[Text shown]:
- - -

Surat City Bus is the name under which city buses are operated in Surat, Gujarat, India. It is operated by a private entity-‘Sitilink’ under a public private partnership model for the Surat Municipal Corporation (SMC). The model is based on an earlier model by the Ahmedabad Municipal Transport Service (AMTS) which operated bus services in Ahmedabad on a public-private partnership, but subsequently failed. In 2012, the Government of Gujarat announced that it would set up similar transport facilities in 180 cities across the state under a public-private partnership.

History 
In 1997, the Surat Municipal Corporation had submitted a feasibility report to the Government of Gujarat, for privatisation of bus services in Surat city, as existing services being operated by the state-run Gujarat State Road Transport Corporation (GSRTC) were found to be loss-making and insufficient for the city. In 1999, the GSRTC inaugurated a new bus stand and office at Udhna for city and rural bus services in and around the city.

Operations 
In August 2007, the SMC entered into an agreement with a private entity to provide bus services for a period of five years. These buses were referred to as Redline buses and were fueled by compressed natural gas (CNG). In 2013, the SMC was unable to find a new operator, forcing it to extend the existing agreement by a few months. Subsequently, Redline services were suspended because the operator could not break even with the service. This reportedly affected 80,000 commuters per day across the city.

- - -

[Work instructions]:
**A.** In the passage on Surat's city buses, what fuel powered the Redline buses?
**B.** From the passage on Surat's city buses, write out the stretch from "Surat City Bus" through "a public-private partnership.".
**C.** Extend the passage on Surat's city buses, picking up right after its final sentence.

- - -

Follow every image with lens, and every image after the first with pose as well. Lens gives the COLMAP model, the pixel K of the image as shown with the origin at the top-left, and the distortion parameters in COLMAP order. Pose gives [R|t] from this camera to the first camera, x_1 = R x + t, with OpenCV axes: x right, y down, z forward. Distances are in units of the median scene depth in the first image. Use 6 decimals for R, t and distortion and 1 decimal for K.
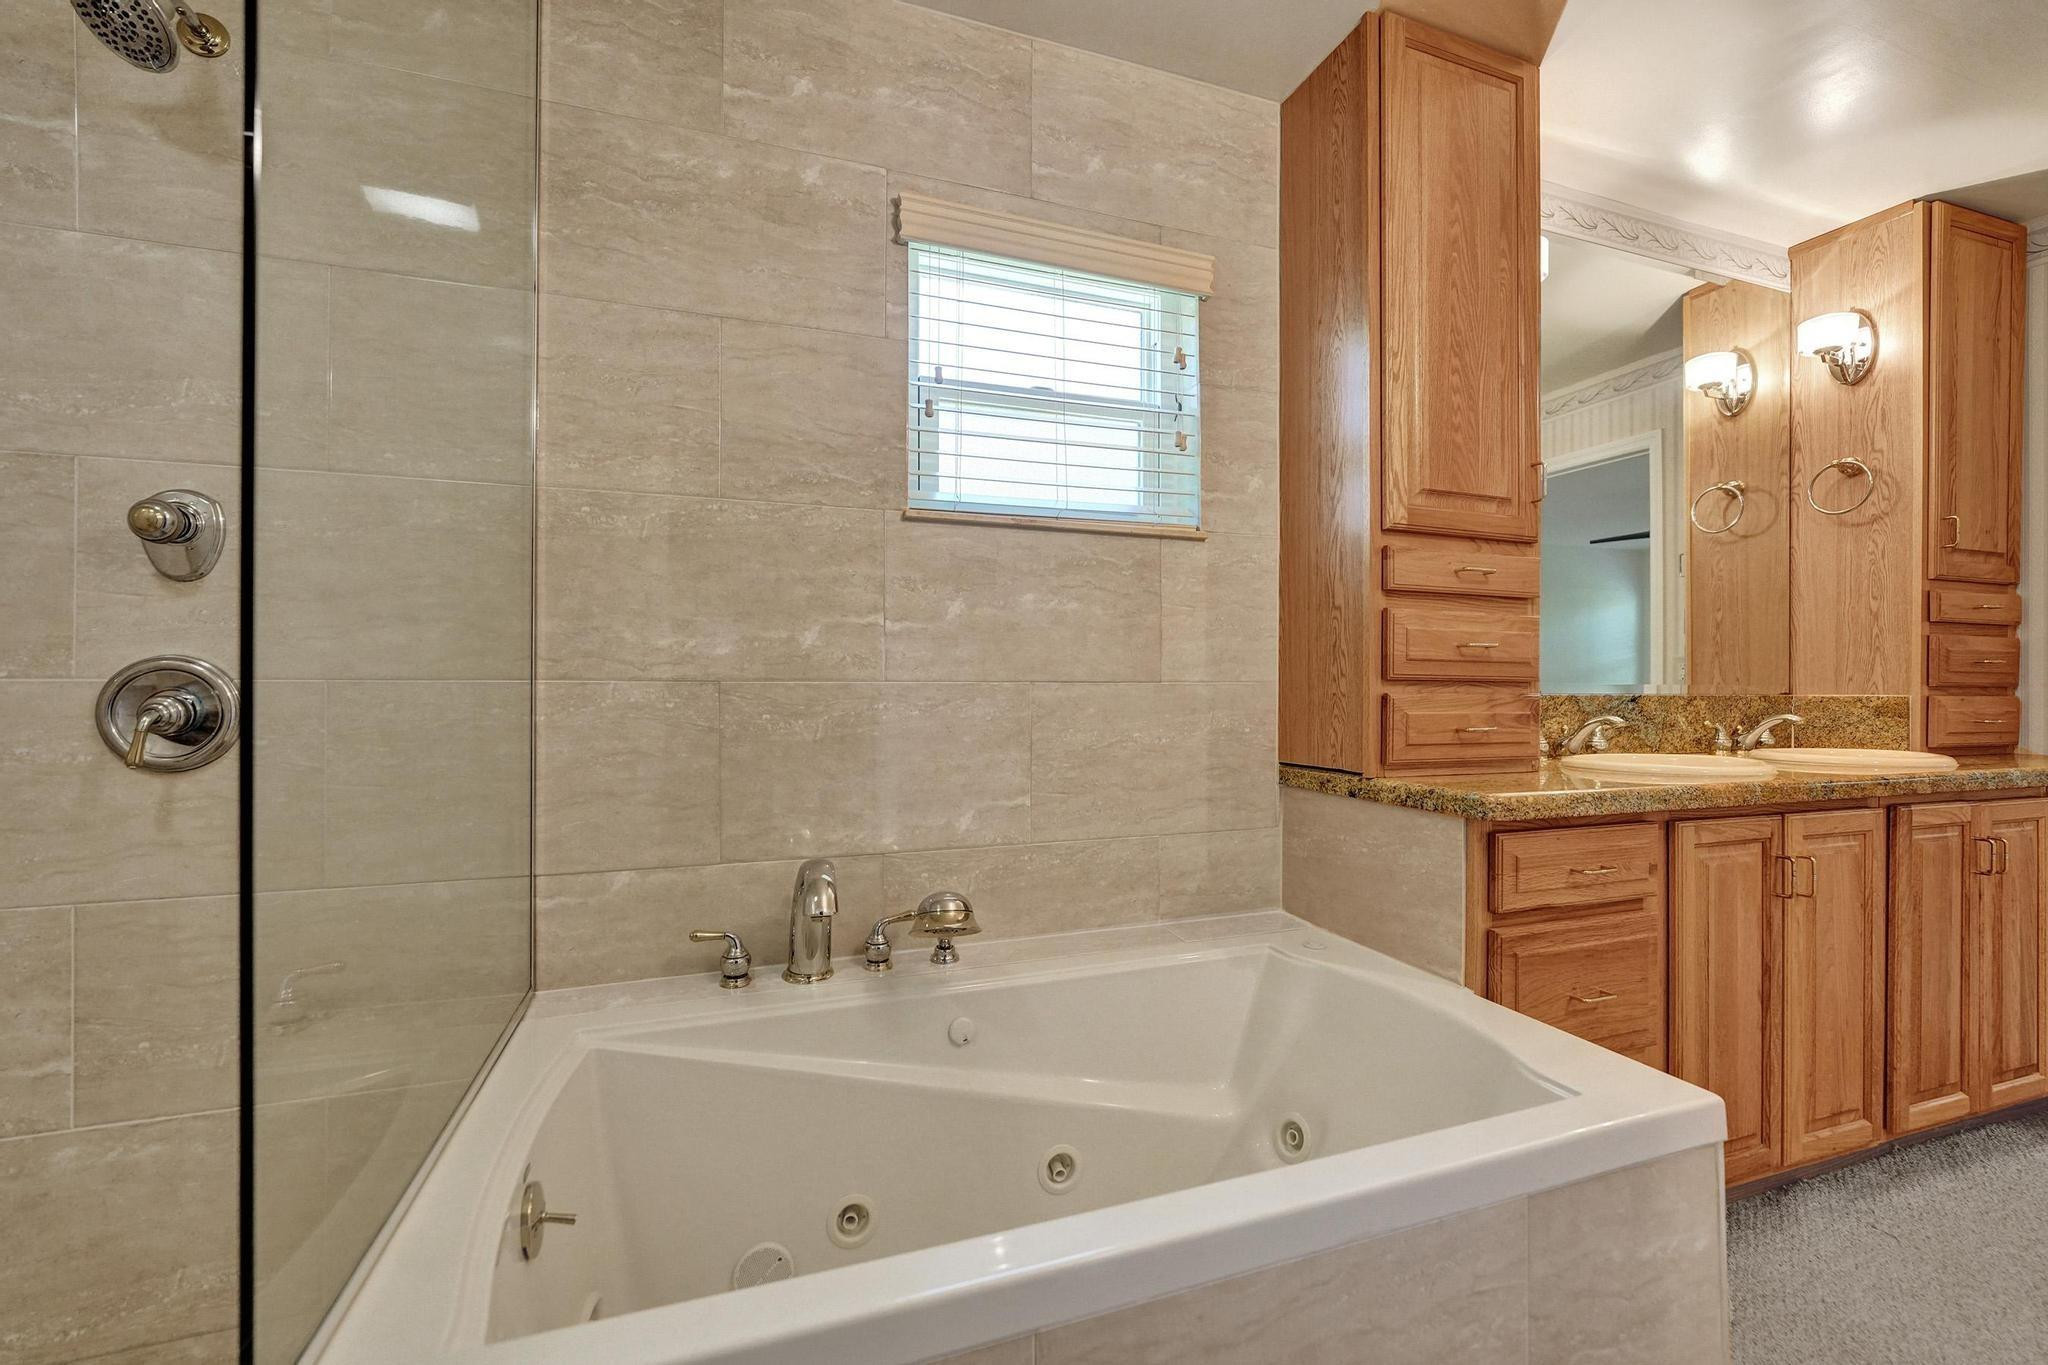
lens RADIAL K [[842.6, 0, 1095.9], [0, 842.6, 677.2], [0, 0, 1]] dist [-0.006138, 0.002071]
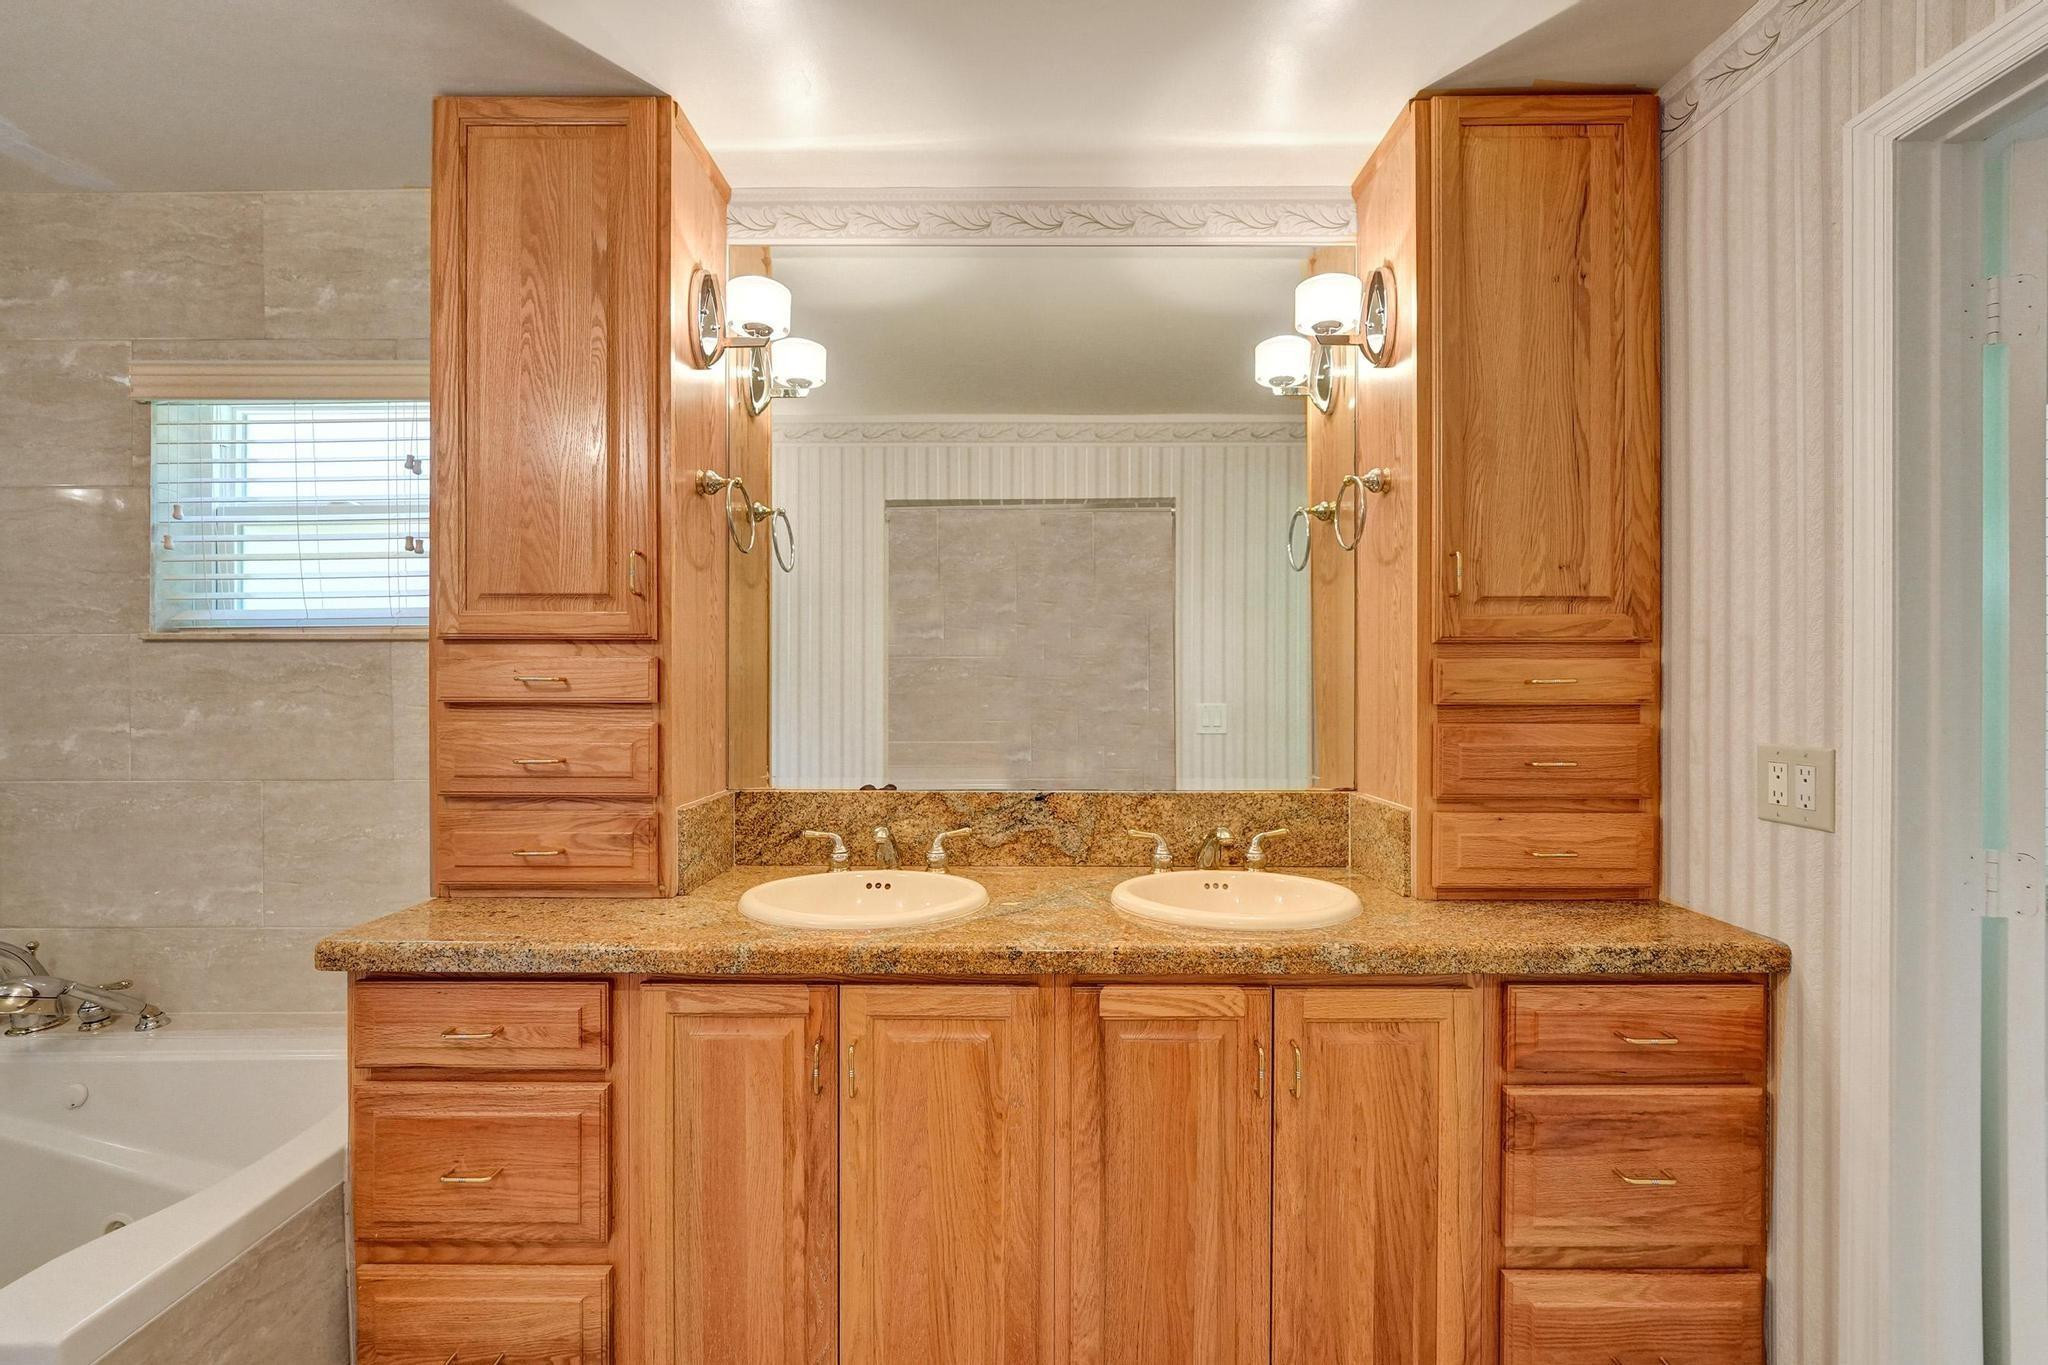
lens RADIAL K [[842.6, 0, 1022.4], [0, 842.6, 680.5], [0, 0, 1]] dist [-0.006138, 0.002071]
pose [[0.938476, -0.005406, -0.345301, 1.252974], [0.006095, 0.999981, 0.000910, -0.121460], [0.345290, -0.002959, 0.938491, 0.320014]]
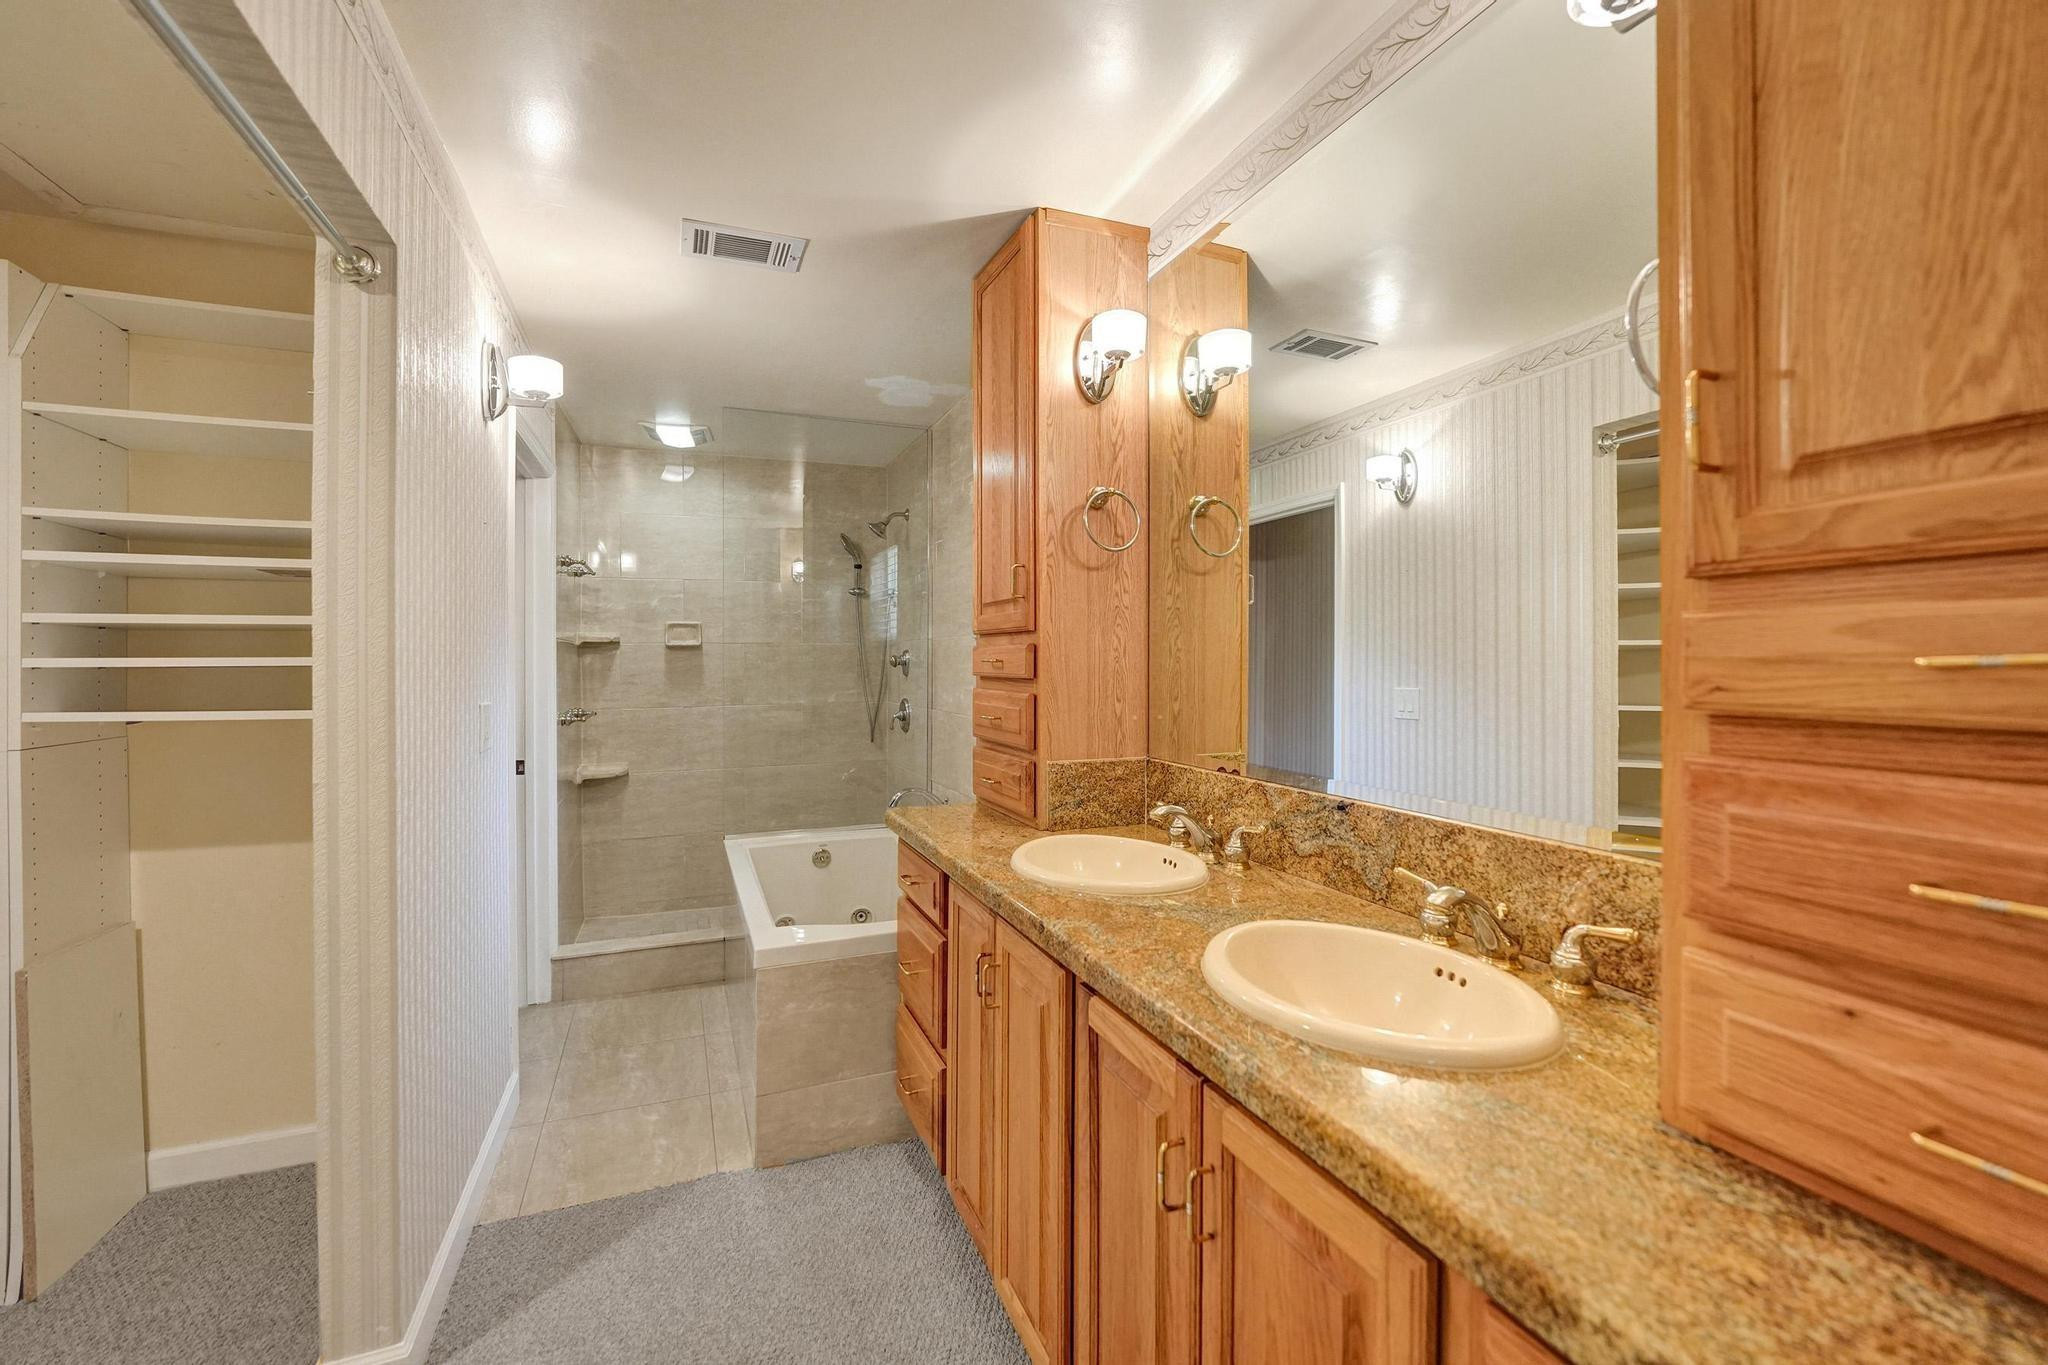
lens RADIAL K [[842.6, 0, 1013.6], [0, 842.6, 661.8], [0, 0, 1]] dist [-0.006138, 0.002071]
pose [[0.034429, -0.006116, -0.999388, 1.780675], [0.004855, 0.999970, -0.005953, -0.116317], [0.999395, -0.004647, 0.034458, 1.001074]]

- - -

[Answer list]:
**A.** Compressed natural gas (CNG).

**B.**
Surat City Bus is the name under which city buses are operated in Surat, Gujarat, India. It is operated by a private entity-‘Sitilink’ under a public private partnership model for the Surat Municipal Corporation (SMC). The model is based on an earlier model by the Ahmedabad Municipal Transport Service (AMTS) which operated bus services in Ahmedabad on a public-private partnership, but subsequently failed. In 2012, the Government of Gujarat announced that it would set up similar transport facilities in 180 cities across the state under a public-private partnership.

**C.**
In July 2013, the SMC launched a new line of services labelled Blueline buses, operated by a different operator. A total of 120 bus stops were constructed by the SMC prior to the Blueline buses being flagged off. The Blueline service is expected to run 125 buses for six years. The passenger number has risen from 3,000 to 65,000 and the SMC's revenue, too, shot up from ₹46,000 to ₹600,000 daily. The ministry said that in Surat city the model shift of passengers from autorickshaw to city bus is about 86.91 per cent.
At least 6.18 per cent of two-wheel passengers, 0.67 per cent of car users and nearly 5 per cent of other passengers have started using city buses.

Fleet 
It consists of 576 buses and runs on 28 different routes, covering 85 per cent of urban area. More than 2 lakh passengers use public transport on a daily.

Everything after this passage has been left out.